Try to have a version of vgliIntp that returns an Int value. Avoid divisions, as it is slower than multiplications. It is preferable to multiply by 0.1 than to divide by 10 for gaining speed in calculating.

*** NOTE: And, while I'm thinking about your case, why not just peek at the imagebuffer?

Cheers.


bytecode77(Posted 2007) [#8]
hi!

thanks for the fast reply!
i replaced it using banks,but it ain't faster. it is as slow as before.
:(


_33(Posted 2007) [#9]
But, usually these, types of functions are preferably done in assembly language.


ShadowTurtle(Posted 2007) [#10]
I think you must make a DLL for this work, Devils Child. *kotz*
I known this since mine last slowdown on my project :/


bytecode77(Posted 2007) [#11]


thank you for your help, i used shr and shl instead of floats and replaced speed critical functions with their content.

thanks for help :)


_33(Posted 2007) [#12]
So, is it faster? ;P

EDIT: tested on my gear.
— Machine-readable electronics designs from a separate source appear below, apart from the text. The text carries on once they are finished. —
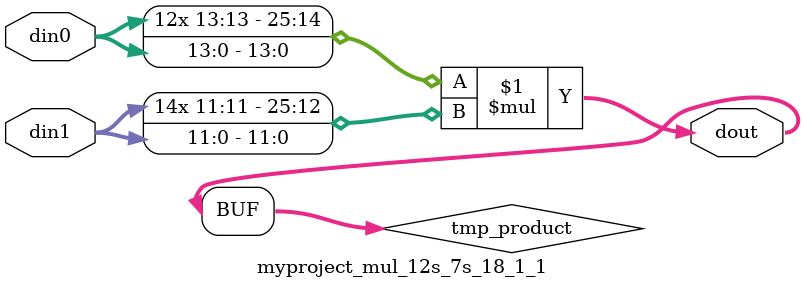
<source format=v>

`timescale 1 ns / 1 ps

 module myproject_mul_12s_7s_18_1_1(din0, din1, dout);
parameter ID = 1;
parameter NUM_STAGE = 0;
parameter din0_WIDTH = 14;
parameter din1_WIDTH = 12;
parameter dout_WIDTH = 26;

input [din0_WIDTH - 1 : 0] din0; 
input [din1_WIDTH - 1 : 0] din1; 
output [dout_WIDTH - 1 : 0] dout;

wire signed [dout_WIDTH - 1 : 0] tmp_product;



























assign tmp_product = $signed(din0) * $signed(din1);








assign dout = tmp_product;





















endmodule

</source>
You passed from 20-30 FPS to 85-130 FPS when fully extended. Good!

It's in my belief that a good / tight / efficient programming scheme on any language can supplant a poor inefficient programming scheme in Assembly / machine language.

Oh, and you could also do this, but it becomes quite unreadable, for a gain of about 8 fps (on my system)
	WritePixelFast x, y, PeekFloat(Tex, (((p1v + (x - p1x) * iv) Shr 16) * 16 + (p1u + (x - p1x) * iu) Shr 16) * 4)


Cheers.


DJWoodgate(Posted 2007) [#13]
I was playing around with the array based approach and trying to minimise work in the writepixel loop. Not really working properly yet as far as indexing goes, I have increased the array size to stop it throwing hissy fits in debug mode. It gives a few extra fps anyway.




bytecode77(Posted 2007) [#14]
hey nice speedup, thanks a lot :)


_33(Posted 2007) [#15]
Yep, his bumps the speed up by a solid 20% from the previous version (considering same coordinates).